Le principe de la narration, dont je me garderai bien de dévoiler les rebondissements, est en gros de ballotter le (petit) spectateur de vexation en vexation, avec un vrai sens de l’inattendu, tant dans le scénario lui-même que dans la mise en scène, qui gère les effets de surprise avec brio. Lors même que se développe une séquence au lourd angélisme (la découverte d’un petit bébé entraîne un cessez-le feu, et les soldats se mettent à genoux sur le chant suave d’une soprano), le féroce Cuarón lui invente une fin, — hélas, — lucide, qui en dévoile toute l’ironie. Très bien entouré par Julianne Moore, Claire-Hope Ashitey, Peter Mullan ou Michael Caine, Clive Owen, qui évoque François Bayrou de façon troublante, habite le film d’un air perdu : il est idéal en homme ordinaire et quelque peu cabossé.

Données enregistrées:
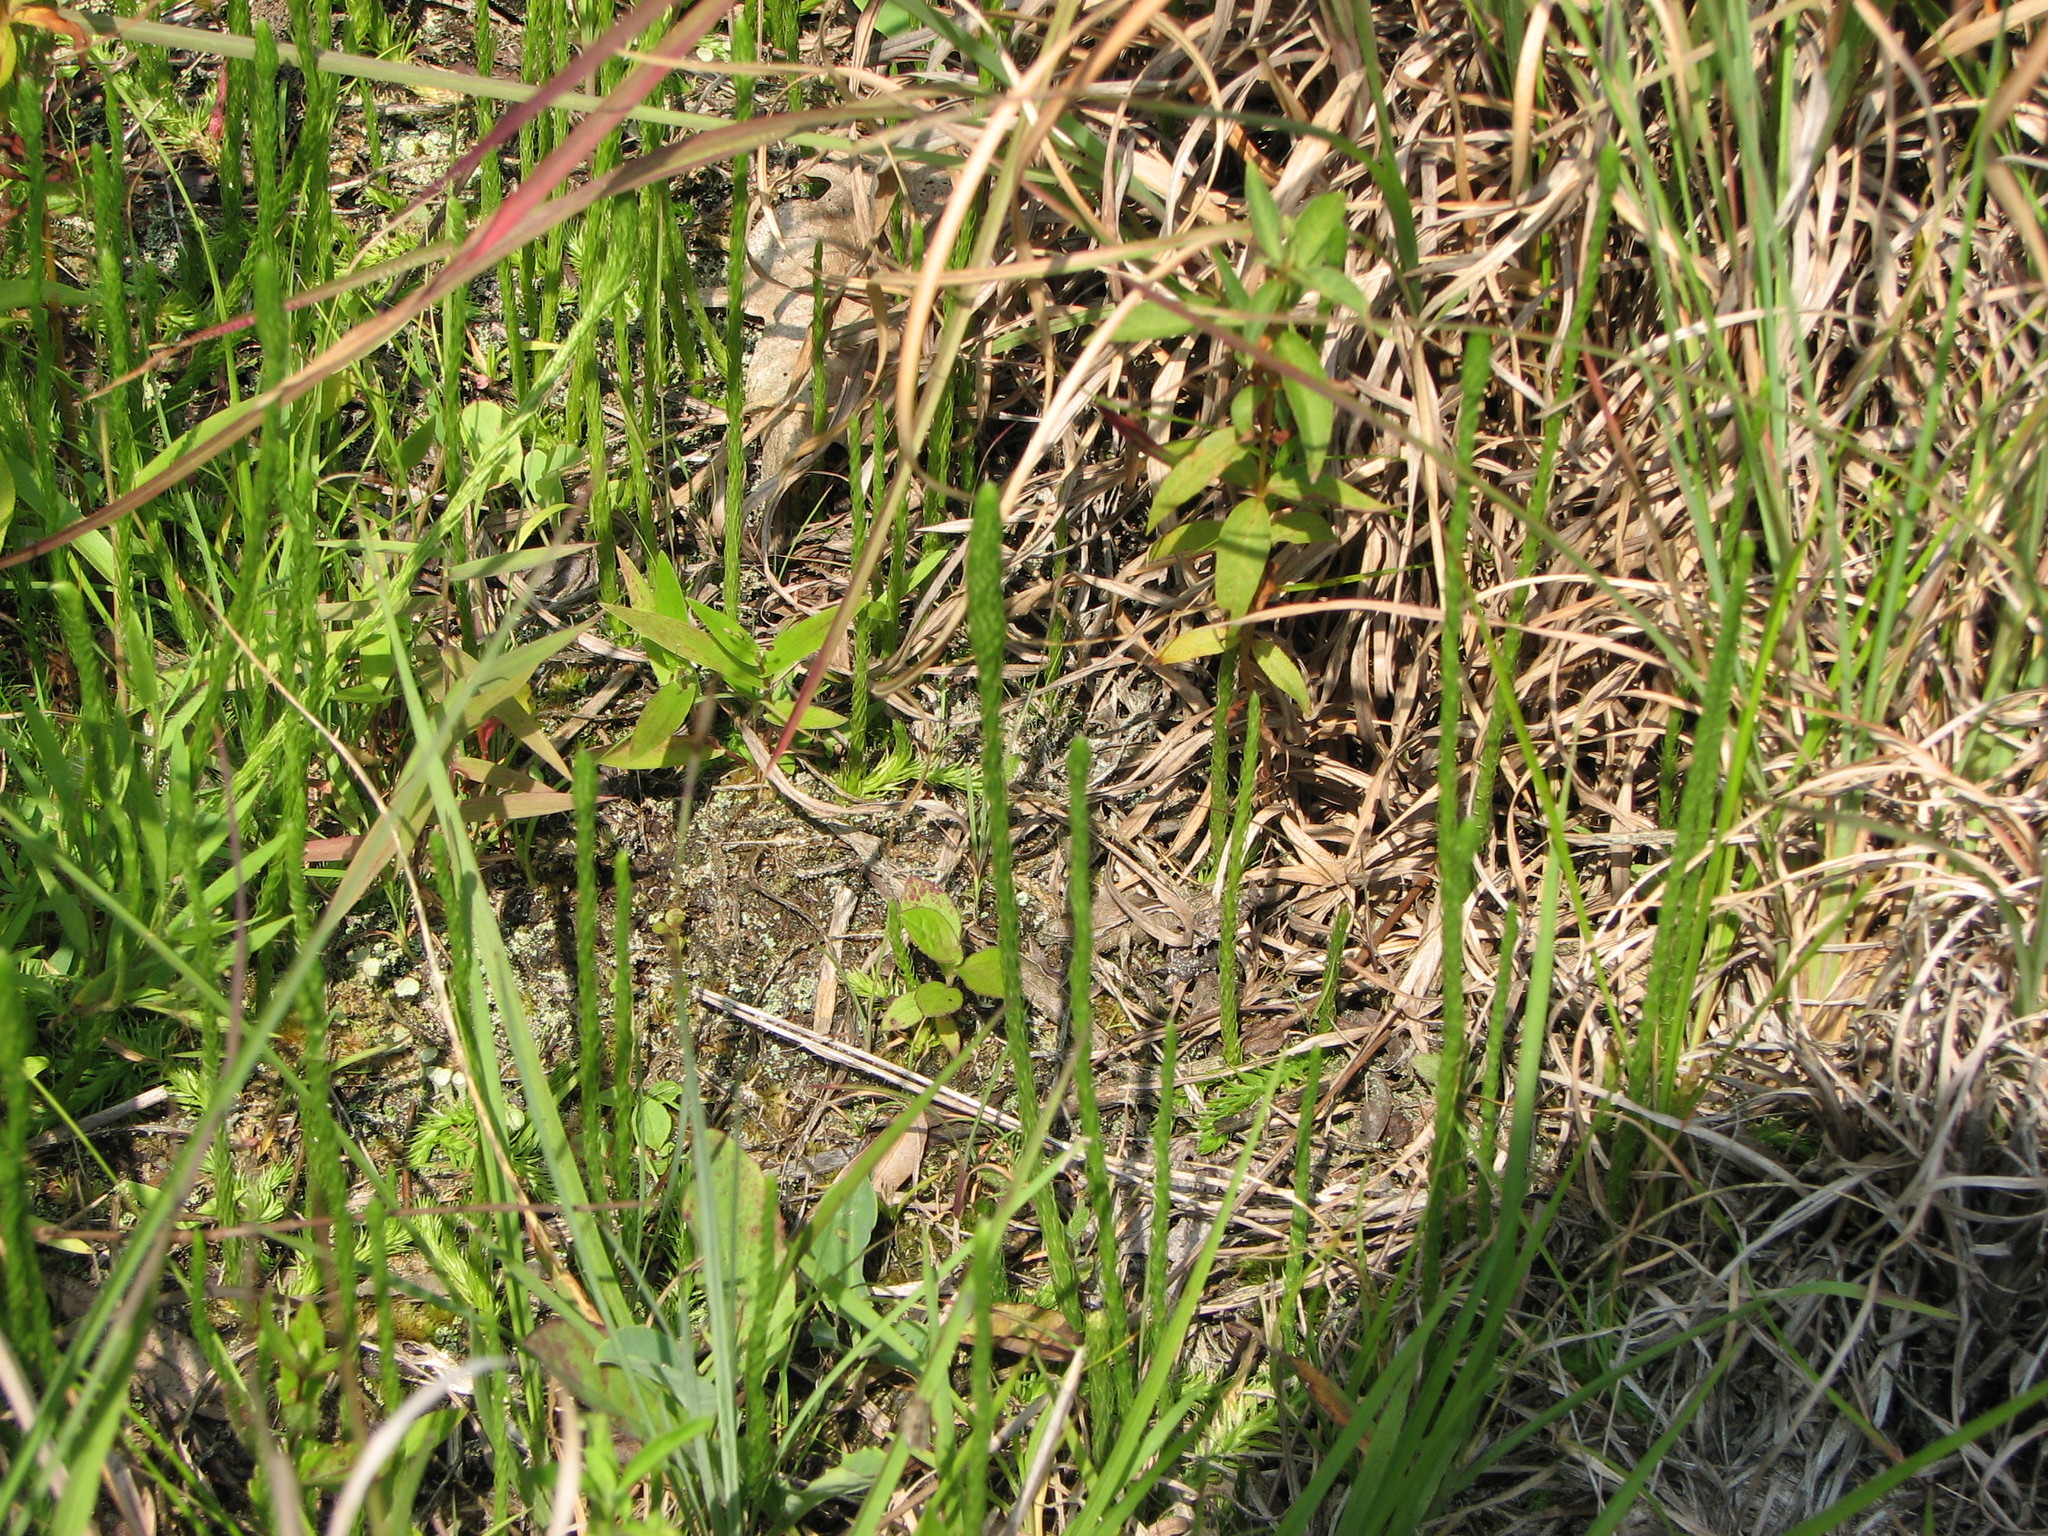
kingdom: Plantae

Objectifs:
A. D'après l'extrait source, qu'est-ce qui entraîne un cessez-le-feu ?
B. Citez le passage de l'extrait source compris entre « Le principe de » et « quelque peu cabossé. », ces mots inclus.

Réponses:
A. La découverte d'un petit bébé.

B.
Le principe de la narration, dont je me garderai bien de dévoiler les rebondissements, est en gros de ballotter le (petit) spectateur de vexation en vexation, avec un vrai sens de l’inattendu, tant dans le scénario lui-même que dans la mise en scène, qui gère les effets de surprise avec brio. Lors même que se développe une séquence au lourd angélisme (la découverte d’un petit bébé entraîne un cessez-le feu, et les soldats se mettent à genoux sur le chant suave d’une soprano), le féroce Cuarón lui invente une fin, — hélas, — lucide, qui en dévoile toute l’ironie. Très bien entouré par Julianne Moore, Claire-Hope Ashitey, Peter Mullan ou Michael Caine, Clive Owen, qui évoque François Bayrou de façon troublante, habite le film d’un air perdu : il est idéal en homme ordinaire et quelque peu cabossé.